» Exercise instructions
Type out the lines below exactly, from the first through the line holding "Image 3: First", and include no pictures.

» Stored data
• • • • • • •
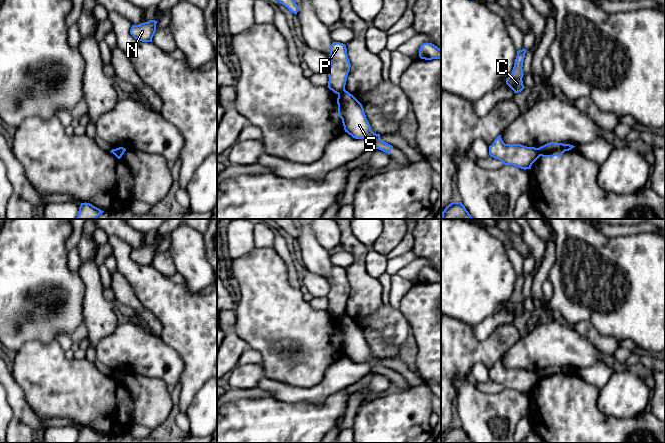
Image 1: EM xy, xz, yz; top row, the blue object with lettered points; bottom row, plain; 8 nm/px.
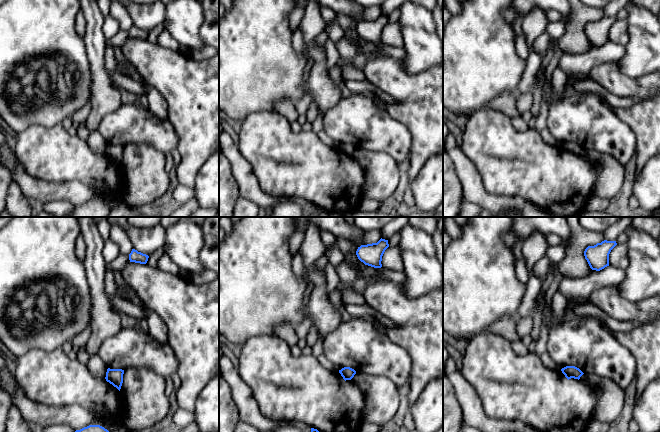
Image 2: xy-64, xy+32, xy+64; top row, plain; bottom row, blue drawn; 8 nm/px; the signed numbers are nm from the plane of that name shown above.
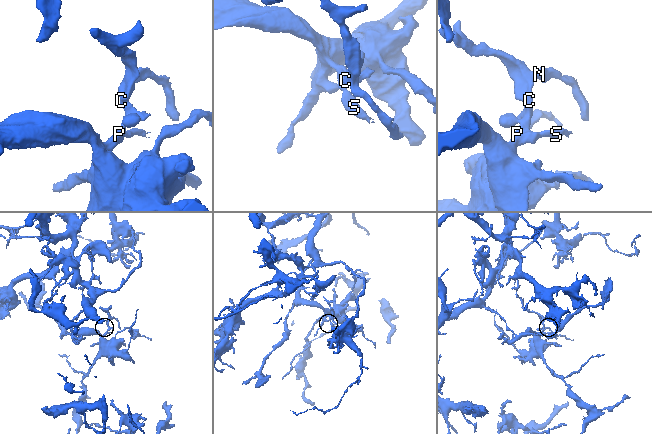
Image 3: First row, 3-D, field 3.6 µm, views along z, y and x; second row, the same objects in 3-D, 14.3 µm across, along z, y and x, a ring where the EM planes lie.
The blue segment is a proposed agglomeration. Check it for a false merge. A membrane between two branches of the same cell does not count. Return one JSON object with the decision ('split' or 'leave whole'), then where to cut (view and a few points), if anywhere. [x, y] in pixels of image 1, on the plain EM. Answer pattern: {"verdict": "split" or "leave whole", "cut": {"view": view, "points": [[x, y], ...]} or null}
{"verdict": "split", "cut": {"view": "yz", "points": [[537, 372], [540, 379]]}}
• • • • • • •
» Answer area
Image 1: EM xy, xz, yz; top row, the blue object with lettered points; bottom row, plain; 8 nm/px.
Image 2: xy-64, xy+32, xy+64; top row, plain; bottom row, blue drawn; 8 nm/px; the signed numbers are nm from the plane of that name shown above.
Image 3: First row, 3-D, field 3.6 µm, views along z, y and x; second row, the same objects in 3-D, 14.3 µm across, along z, y and x, a ring where the EM planes lie.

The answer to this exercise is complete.